**Goal**.
Show each line from the entries below that contains the string "qSketchRegion".

===============

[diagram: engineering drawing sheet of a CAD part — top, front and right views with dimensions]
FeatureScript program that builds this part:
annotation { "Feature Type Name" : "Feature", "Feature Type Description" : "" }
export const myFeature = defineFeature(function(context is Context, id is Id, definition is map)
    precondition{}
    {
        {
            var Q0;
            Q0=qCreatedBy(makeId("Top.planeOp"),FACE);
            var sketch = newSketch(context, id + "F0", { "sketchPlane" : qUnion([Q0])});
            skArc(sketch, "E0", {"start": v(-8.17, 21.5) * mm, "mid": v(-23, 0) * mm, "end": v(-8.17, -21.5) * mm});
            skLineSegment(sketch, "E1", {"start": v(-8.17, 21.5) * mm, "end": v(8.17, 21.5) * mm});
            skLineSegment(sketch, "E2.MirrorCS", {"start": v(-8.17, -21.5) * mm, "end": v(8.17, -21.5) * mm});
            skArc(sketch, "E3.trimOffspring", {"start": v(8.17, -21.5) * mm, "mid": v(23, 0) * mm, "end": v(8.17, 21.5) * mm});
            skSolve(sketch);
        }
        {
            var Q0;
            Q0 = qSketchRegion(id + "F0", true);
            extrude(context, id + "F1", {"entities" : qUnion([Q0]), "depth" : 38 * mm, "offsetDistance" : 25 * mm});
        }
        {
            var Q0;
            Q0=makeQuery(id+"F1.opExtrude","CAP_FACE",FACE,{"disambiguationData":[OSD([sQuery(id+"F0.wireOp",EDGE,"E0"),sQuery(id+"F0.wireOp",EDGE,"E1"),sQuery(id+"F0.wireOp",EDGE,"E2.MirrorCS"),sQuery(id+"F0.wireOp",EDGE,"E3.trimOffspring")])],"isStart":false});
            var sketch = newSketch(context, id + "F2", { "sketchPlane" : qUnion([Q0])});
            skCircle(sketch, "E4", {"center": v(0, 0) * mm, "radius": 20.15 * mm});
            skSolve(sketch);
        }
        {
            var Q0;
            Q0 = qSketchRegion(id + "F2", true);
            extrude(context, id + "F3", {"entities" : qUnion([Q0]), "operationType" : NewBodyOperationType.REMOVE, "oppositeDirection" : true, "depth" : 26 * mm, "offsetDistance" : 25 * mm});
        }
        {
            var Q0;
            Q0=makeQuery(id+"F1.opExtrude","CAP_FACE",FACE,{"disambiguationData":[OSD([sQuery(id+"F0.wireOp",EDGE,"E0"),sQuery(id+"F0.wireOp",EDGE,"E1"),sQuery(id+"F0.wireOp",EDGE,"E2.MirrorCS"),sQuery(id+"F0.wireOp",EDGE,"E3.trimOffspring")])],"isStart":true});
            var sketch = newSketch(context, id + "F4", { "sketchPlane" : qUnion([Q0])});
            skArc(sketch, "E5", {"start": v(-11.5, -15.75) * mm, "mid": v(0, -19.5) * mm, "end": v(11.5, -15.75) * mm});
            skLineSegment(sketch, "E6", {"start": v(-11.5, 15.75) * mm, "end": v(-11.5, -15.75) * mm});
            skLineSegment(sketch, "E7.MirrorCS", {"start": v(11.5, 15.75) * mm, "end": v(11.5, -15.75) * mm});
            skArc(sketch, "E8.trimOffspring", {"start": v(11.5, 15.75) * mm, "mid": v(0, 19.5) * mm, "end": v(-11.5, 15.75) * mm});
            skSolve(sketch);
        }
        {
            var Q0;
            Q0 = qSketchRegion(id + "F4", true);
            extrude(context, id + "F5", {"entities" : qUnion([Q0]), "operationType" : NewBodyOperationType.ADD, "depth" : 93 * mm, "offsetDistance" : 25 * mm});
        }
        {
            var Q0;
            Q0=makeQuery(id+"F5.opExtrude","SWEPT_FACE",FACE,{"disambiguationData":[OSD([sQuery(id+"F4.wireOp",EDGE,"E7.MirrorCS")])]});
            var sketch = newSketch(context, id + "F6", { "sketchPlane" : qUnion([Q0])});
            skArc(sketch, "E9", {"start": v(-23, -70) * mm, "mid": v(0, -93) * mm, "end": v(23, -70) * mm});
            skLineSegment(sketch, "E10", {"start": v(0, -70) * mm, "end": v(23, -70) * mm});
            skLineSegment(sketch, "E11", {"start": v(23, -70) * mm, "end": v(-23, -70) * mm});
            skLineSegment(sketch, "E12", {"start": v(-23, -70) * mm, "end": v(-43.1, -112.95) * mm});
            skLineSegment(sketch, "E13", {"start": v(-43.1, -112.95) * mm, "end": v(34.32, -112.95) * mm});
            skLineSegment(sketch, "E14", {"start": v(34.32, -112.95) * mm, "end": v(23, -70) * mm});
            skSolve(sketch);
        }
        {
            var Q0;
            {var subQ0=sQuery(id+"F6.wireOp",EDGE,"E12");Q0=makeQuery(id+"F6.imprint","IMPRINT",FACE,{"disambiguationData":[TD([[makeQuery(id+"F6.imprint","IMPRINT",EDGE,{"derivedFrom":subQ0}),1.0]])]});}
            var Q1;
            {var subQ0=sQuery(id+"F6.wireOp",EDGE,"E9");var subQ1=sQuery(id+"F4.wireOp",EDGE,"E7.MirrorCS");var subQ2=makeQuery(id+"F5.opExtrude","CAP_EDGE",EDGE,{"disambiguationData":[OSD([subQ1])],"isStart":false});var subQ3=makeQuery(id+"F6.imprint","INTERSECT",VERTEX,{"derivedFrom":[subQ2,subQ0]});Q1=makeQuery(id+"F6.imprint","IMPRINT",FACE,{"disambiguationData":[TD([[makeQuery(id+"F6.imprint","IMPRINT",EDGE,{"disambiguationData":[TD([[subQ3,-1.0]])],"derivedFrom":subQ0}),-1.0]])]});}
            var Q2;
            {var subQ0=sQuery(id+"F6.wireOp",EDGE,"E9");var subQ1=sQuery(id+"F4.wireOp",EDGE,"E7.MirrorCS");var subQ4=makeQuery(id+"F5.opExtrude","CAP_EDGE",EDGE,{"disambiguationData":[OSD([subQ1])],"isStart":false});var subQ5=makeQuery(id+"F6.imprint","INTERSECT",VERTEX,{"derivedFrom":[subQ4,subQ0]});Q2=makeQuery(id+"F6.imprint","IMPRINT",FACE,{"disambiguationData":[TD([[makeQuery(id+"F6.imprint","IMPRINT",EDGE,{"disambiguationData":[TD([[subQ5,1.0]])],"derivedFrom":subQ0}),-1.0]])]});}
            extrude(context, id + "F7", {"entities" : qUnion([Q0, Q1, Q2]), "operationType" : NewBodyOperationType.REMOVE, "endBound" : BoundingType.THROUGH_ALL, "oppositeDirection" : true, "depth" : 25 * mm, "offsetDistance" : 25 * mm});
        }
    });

===============

**Solution below**.
            Q0 = qSketchRegion(id + "F0", true);
            Q0 = qSketchRegion(id + "F2", true);
            Q0 = qSketchRegion(id + "F4", true);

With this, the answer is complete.